Finding the RLS Foundation on line seemed like a welcome place to stop and rest for awhile. I read your stories. Felt excited about the progressive direction of the organization. And the most important information I gathered were the articles about iron. Although I was never told that my iron was low, I decided to start taking an iron supplement. I added B vitamins. Added c d and magnesium. I did not consult a doctor about this because I don’t know if I even trust them at this point.

I have been symptom free for 2 weeks. I still hold my breath fearing this is not real. This Thursday I will turn 74. The RLS Foundation and all of you have contributed to my healing. What an incredible birthday gift. My birthday wish is that all those who suffer will soon heal. Thank you.

boots - what a great story! Yes, iron should be the FIRST discussion between doctor and patient, but rarely is. So glad you found the Foundation and this information. May your symptoms be at bay for a very long time.

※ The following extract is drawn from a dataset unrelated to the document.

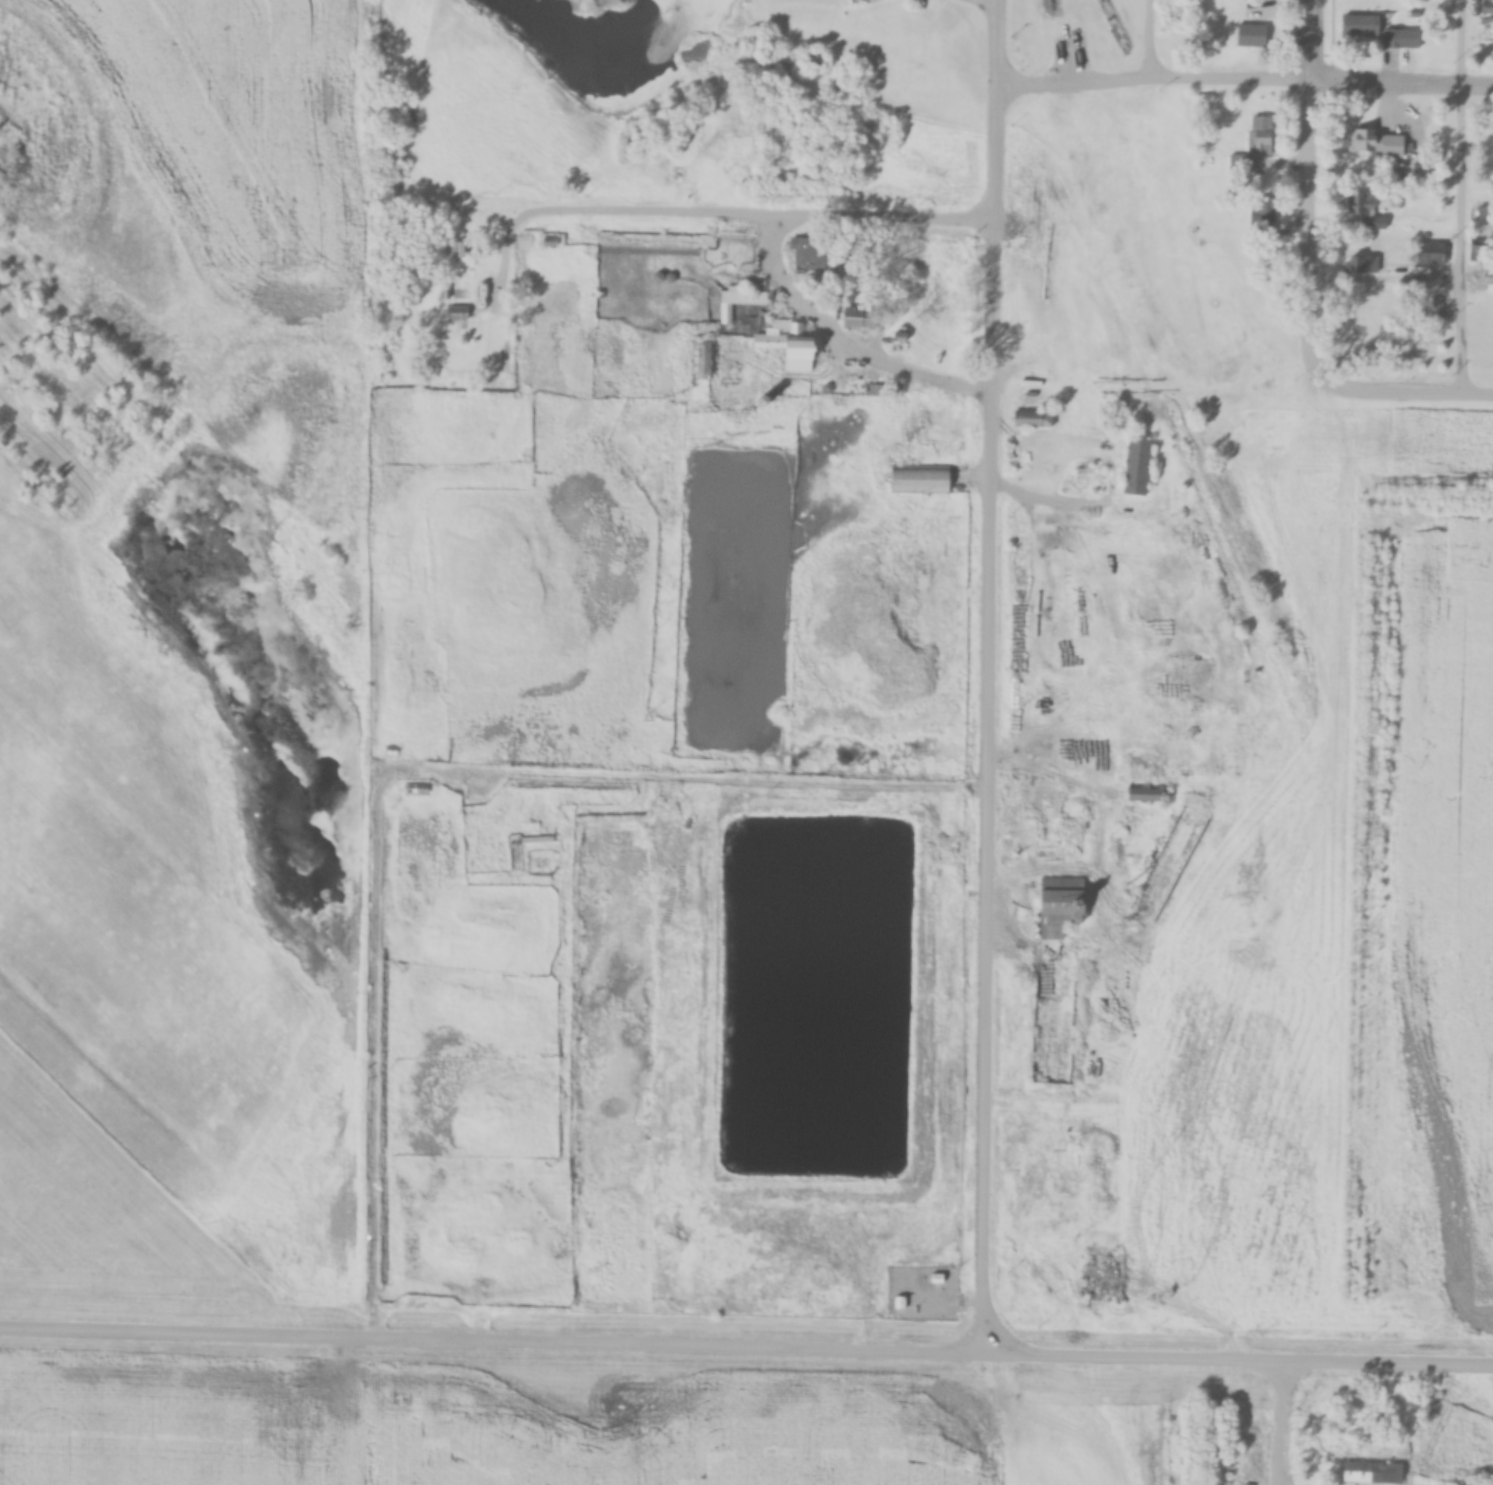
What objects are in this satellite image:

What a lovely post, Boots. It is so uplifting to hear of your successes with iron. It may be worth getting the blood test to check your serum ferritin levels so that you can monitor yourself going forward.

I too found a new lease of life when I found this forum. The careful considered posts of everyone on here empowered me to take control of my condition, try everything and feel confident about what I was doing. I learned far more here than anywhere else. On top of that I have felt supported. It is beyond wonderful to have somewhere to go where everyone understands what you are going through.

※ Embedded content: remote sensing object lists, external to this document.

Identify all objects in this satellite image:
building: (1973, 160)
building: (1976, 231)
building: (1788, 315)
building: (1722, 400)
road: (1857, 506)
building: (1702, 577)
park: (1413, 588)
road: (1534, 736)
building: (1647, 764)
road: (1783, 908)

Boots - thank you for your heart warming words and for taking time to do so.
Happy Birthday

Boots, thank you for posting your encouraging story...it really moved me. Any time I learn that one of my fellow RLS sufferers gets any relief, it makes me happy and gives me a boost of can-do energy to keep searching for a solution. I'm sometimes overwhelmed by the kindness and thoughtfulness of the people on this forum, and ever so grateful to be a part of an amazing and strong group of people. Wishing you a very Happy Birthday.

20 years, boots! It makes one sad, doesn't it - - but I also feel happy to know that you did find us and did start taking iron and have had two weeks of relief! I expect it will last, because sometimes a bit of iron is all you need. (I wouldn't stop the other stuff any time soon, though - it's working, no need to mess with it!)

Legsbestill,

So sorry as I forgot to mention: a big Congratulations! on getting the iron up to 140. My highest ferratin level was at 110 and I know that it's dropped since I stopped eating organ meat every day. I would love to add more oral iron, but it starts activating the RLS with the digestion issues. Wishing you the best on the oxycontin withdrawals. Thanks for the thread and keep us posted!
Kathy

Thank you Kathy. I still wonder if it could possibly be for real. It seems a big jump compared to my previous progress. Am 6 weeks off oxycontin now and think withdrawals are finished. Hooray. So far am managing my symptoms with kratom and a Relaxis pad and using cannabis to get to sleep. This is a fantastic outcome for me. Have you ever thought of an iron transfusion?

Unfortunately, my doctor will not authorize me an iron transfusion.

Kathy

Hello folks I'm new to the forum here and very curious. I see a lot of posts about raising iron (ferritin) levels, some quite drastically. But I dont see any mention of whether it's made a difference to your RLS or not? I had low levels (28) but am taking iron supplements and last test it was within normal range. Still on the low side but "normal". Are you all of the mind that raising iron substantially will help or stop the RLS? Can any of you share whether raising iron has had any affect on your RLS? Thanks.